_Activity_
How many of the lines in the material underneath include the string "weight"? State the number only.

_Entries supplied_
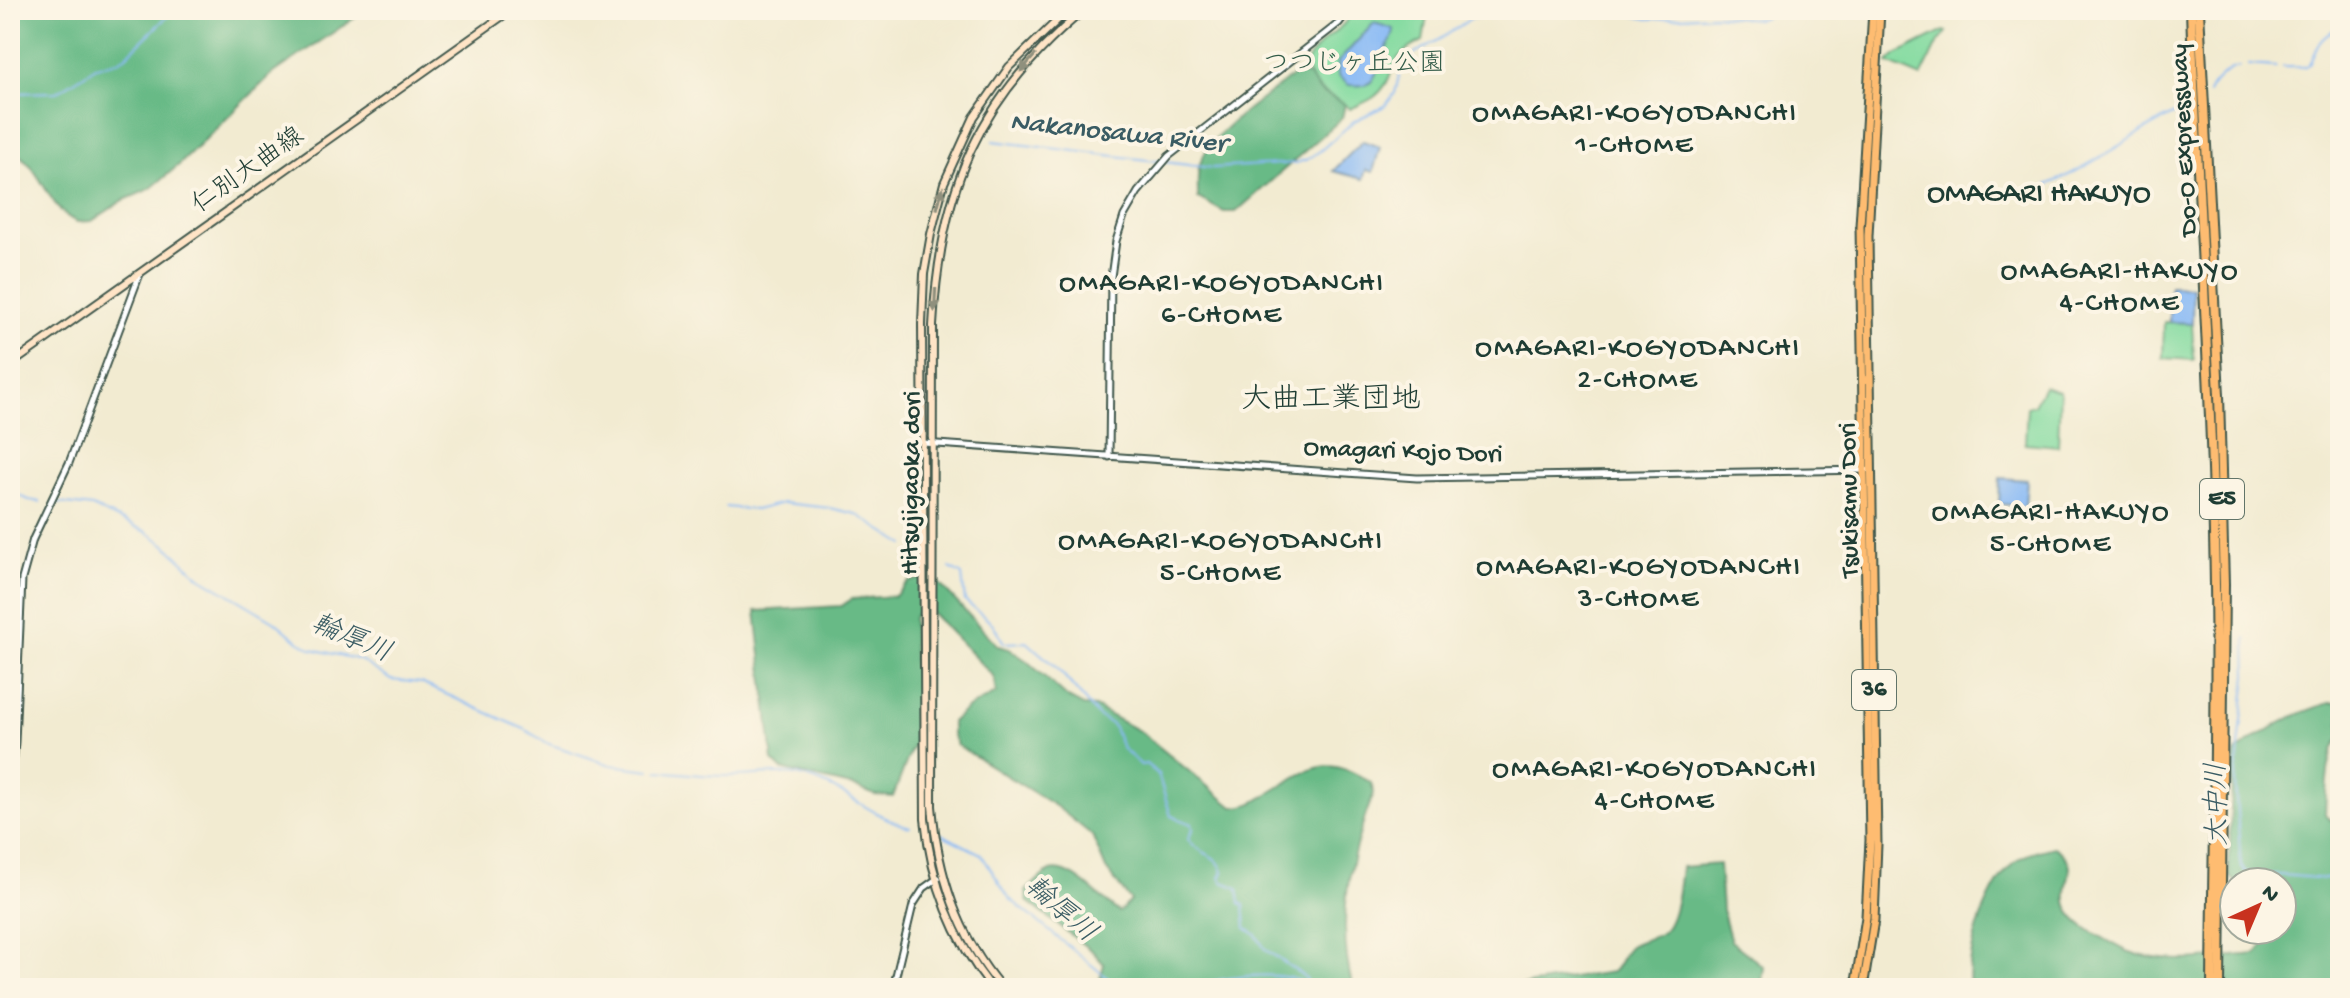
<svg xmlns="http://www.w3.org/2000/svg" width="2350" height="998" font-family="'Gochi Hand','Klee One',sans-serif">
<rect width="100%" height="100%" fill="#fcf5e5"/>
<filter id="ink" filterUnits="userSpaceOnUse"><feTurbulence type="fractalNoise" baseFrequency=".0125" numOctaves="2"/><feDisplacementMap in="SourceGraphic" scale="16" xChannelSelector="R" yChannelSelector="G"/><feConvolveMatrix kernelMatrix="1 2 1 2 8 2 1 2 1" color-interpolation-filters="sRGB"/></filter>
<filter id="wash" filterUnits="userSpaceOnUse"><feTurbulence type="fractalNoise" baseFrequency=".006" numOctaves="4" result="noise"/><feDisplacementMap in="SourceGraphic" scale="32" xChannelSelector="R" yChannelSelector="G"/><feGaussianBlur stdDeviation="1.8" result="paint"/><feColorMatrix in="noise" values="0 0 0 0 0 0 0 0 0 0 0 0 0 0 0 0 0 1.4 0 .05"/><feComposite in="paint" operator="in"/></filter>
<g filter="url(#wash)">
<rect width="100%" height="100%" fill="#f2ebd1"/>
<path fill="#81da9f" stroke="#508c6a" stroke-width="2" d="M 1353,10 L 1428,10 L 1423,41 C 1382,58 1400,77 1374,97 C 1367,102 1358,105 1350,109 C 1341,99 1328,97 1319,88 C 1282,53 1342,39 1353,10 Z
M 1944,31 L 1947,32 L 1936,46 L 1921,77 L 1888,63 L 1896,55 Z
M 2164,322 L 2192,323 L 2194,360 L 2163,358 Z
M 2044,386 L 2060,391 L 2058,446 L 2025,443 L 2027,407 L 2034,405 Z"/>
<path fill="#68ba86" stroke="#447c5d" stroke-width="2" d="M 10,10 L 366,10 L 271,75 L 180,164 L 150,189 L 122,201 L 92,221 L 77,222 C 45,208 43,164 10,150 Z
M 1298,72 L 1309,76 L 1320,91 L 1345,104 L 1342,118 L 1236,212 L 1224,212 L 1198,198 C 1198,183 1196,168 1204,155 C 1219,126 1272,92 1298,72 Z
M 932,576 L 998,646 L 1009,649 L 1027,661 L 1068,698 L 1083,706 L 1095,707 L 1141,732 L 1233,807 C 1248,807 1255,802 1268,794 C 1309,769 1326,752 1371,783 L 1374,793 C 1349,855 1335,922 1353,988 C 1338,988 1322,989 1307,988 C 1292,987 1278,981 1263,988 L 1098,988 L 1104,964 L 1093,952 L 1027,901 L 1026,891 C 1033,885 1042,874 1051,871 C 1071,864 1102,901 1119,912 L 1131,901 L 1106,869 L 1092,835 L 1057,807 L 957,745 L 952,733 L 952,722 L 966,709 L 996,693 L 994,677 L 933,614 L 919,611 L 913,618 L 914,669 L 917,679 L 922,731 L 910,752 L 893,797 L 875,795 L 855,787 L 781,769 L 773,761 L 756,611 L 841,606 L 852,599 L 895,596 L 908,582 Z
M 2330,703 L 2340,703 L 2340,739 C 2326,752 2326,795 2325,814 L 2330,820 L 2340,820 L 2340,988 L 1970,988 C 1965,952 1988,880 2019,859 C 2029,852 2043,850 2054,847 C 2083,867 2063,875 2066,901 C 2068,915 2082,926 2094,933 C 2105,939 2116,946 2127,951 C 2167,967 2214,957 2256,954 L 2268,941 L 2268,930 L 2282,930 L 2282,882 L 2235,882 L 2229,876 L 2232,774 L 2235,753 C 2265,730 2294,713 2330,703 Z
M 1719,864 L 1722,910 L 1731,941 L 1764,967 L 1761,988 L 1505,988 L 1612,972 C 1621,965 1621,953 1630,946 C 1639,940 1651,939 1660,934 C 1676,925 1679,884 1681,867 Z"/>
<path fill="#89baf5" stroke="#547c94" stroke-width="2" d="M 1374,23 L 1394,29 C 1394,41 1385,48 1381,59 C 1374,78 1376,88 1349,85 L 1338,76 L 1338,62 Z
M 1363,141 L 1380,147 L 1373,172 L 1366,170 L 1363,179 L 1333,171 Z
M 2170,286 L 2193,287 L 2192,323 L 2169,322 Z
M 2000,478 L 2027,480 L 2025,506 L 1999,504 Z"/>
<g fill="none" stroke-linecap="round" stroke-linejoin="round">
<path stroke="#89baf5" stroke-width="2" d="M 1611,10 L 1648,19 L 1714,15 L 1758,19 L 1786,10
M 2248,65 L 2276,67
M 2283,67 C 2318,68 2304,66 2320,42 C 2324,36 2334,30 2340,25
M 10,93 L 57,92 L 96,67 L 116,62 L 125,57 L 174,10
M 2208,93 C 2212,82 2228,68 2239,67
M 993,141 L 1213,168 L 1296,163 L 1308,159 L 1320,151 L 1354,121 L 1385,106 L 1395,93 L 1401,67 L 1410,56 L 1445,36 L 1470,19 L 1515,10
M 2047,185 C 2098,164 2142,126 2193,106
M 10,491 L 29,500 L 40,502
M 58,503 L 92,507 L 147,532 L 164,544 L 200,577 L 274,621 L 297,640 L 312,649 L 360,660 L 391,680 L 421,683 L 524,729 L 549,744 L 611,765 L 650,770
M 726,507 L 755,510 L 783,503 L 830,508 L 856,514 L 905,545
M 950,568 L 962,575 L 965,601 L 993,624 L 1004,643 L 1027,642 L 1059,670 L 1098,716 L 1113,725 L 1122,748 L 1141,765 L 1146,764 L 1158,774 L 1171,816 L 1192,824 L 1193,829 L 1188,839 C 1200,856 1217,852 1223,872 L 1220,878 L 1223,882 L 1238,888 L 1240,903 L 1244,905 L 1246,928 L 1256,935 L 1265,949 L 1306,978 L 1308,984
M 2246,639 L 2247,675 L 2235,783 L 2241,866 L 2245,872 L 2340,880
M 658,771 C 683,773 707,777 732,776 C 756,776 782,771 805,777 C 843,787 872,817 910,827
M 941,834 L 981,854 L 1010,899 L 1120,988
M 1183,988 C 1219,979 1283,965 1314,988"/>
</g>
</g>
<g filter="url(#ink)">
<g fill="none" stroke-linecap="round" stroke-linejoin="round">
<defs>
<path id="tertiary" d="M 923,443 L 1417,478 L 1866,470
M 1109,457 L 1111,277 L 1116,241 L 1124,216 L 1138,192 L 1169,156 L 1339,23 L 1349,10
M 10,802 L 15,742 L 22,579 L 33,539 L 69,463 L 140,274
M 893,988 L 913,905 L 924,888 L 938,878"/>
<path id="secondary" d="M 10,365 L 511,10
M 992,988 C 953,939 931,882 925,819 L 922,324 L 924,274 L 931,234 L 944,183 L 974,117 L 1009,67 L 1068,10
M 1002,988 C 957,935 938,874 932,806 L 933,326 C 940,189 977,99 1084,10"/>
<path id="trunk" d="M 1855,988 L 1866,917 L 1870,840 L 1860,226 L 1873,10
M 1863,988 L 1874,920 L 1877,844 L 1868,236 L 1880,10"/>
<path id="motorway" d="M 2191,10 C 2197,185 2210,360 2214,535 C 2218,686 2213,837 2212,988
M 2199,10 L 2219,395 L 2224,584 L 2220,988"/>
</defs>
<use href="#tertiary" stroke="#3f574c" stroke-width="9"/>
<use href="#secondary" stroke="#3f574c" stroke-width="10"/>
<use href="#trunk" stroke="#3f574c" stroke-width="11"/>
<use href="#motorway" stroke="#3f574c" stroke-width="12"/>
<use href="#tertiary" stroke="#fff" stroke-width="5"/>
<use href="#secondary" stroke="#ffe4c6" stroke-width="6"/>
<use href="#trunk" stroke="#febc71" stroke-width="7"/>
<use href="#motorway" stroke="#febc71" stroke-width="8"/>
</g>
<defs><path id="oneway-solid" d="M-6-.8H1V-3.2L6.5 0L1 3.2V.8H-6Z" transform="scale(2)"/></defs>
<g fill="#8f907d">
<use href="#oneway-solid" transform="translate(1028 63) rotate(131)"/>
<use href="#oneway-solid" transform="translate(940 198) rotate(-75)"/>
<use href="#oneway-solid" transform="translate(935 300) rotate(93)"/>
</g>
</g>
<g text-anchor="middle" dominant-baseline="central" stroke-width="8" stroke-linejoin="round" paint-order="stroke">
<g fill="#fcf5e5" stroke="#617469" stroke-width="2">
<rect x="2200" y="479" width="44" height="40" rx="6"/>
<rect x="1852" y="670" width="44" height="40" rx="6"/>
</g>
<g font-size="24" font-weight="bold" fill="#1f3d34">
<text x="2222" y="499">E5</text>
<text x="1874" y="690">36</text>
</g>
<g font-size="26" fill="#335c49" stroke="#fcf5e5">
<text x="1354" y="65">つつじヶ丘公園</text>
</g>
<g font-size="26" fill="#1f3d34" stroke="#fcf5e5">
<text transform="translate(2186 140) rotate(-93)">Do-O Expressway</text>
<text transform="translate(249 172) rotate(-35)">仁別大曲線</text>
<text transform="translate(1403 453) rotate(2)">Omagari Kojo Dori</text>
<text transform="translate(913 483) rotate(-89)">Hitsujigaoka dori</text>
<text transform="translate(1851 500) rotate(-91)">Tsukisamu Dori</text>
</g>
<g font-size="28" letter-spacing="2" fill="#1f3d34" stroke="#fcf5e5">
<text x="1635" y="114">OMAGARI-KOGYODANCHI<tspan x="1635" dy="32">1-CHOME</tspan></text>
<text x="2120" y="272">OMAGARI-HAKUYO<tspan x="2120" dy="32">4-CHOME</tspan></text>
<text x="1222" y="284">OMAGARI-KOGYODANCHI<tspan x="1222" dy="32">6-CHOME</tspan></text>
<text x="1638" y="349">OMAGARI-KOGYODANCHI<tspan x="1638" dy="32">2-CHOME</tspan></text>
<text x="2051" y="513">OMAGARI-HAKUYO<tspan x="2051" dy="32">5-CHOME</tspan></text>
<text x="1221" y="542">OMAGARI-KOGYODANCHI<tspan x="1221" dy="32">5-CHOME</tspan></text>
<text x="1639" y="568">OMAGARI-KOGYODANCHI<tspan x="1639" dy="32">3-CHOME</tspan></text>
<text x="1655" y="770">OMAGARI-KOGYODANCHI<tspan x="1655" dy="32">4-CHOME</tspan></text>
</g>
<g font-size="28" font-style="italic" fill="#3a5c64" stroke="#fcf5e5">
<text transform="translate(1118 134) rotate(6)">Nakanosawa River</text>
<text transform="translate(351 640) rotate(23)">輪厚川</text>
<text transform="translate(2219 804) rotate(-91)">大中川</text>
<text transform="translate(1060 911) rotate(41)">輪厚川</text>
</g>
<g font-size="30" fill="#1f3d34" stroke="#fcf5e5">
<text x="2039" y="195">OMAGARI HAKUYO</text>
<text x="1331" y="401">大曲工業団地</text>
</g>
</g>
<rect width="2350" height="998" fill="none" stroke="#fcf5e5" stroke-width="40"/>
<g transform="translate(2258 906) rotate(44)"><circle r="38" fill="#fcf5e5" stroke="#a4ab9e" stroke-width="2"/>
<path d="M0-6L14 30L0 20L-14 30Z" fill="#c8321e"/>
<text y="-12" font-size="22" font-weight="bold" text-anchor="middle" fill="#1f3d34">N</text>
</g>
</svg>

_Task output_
2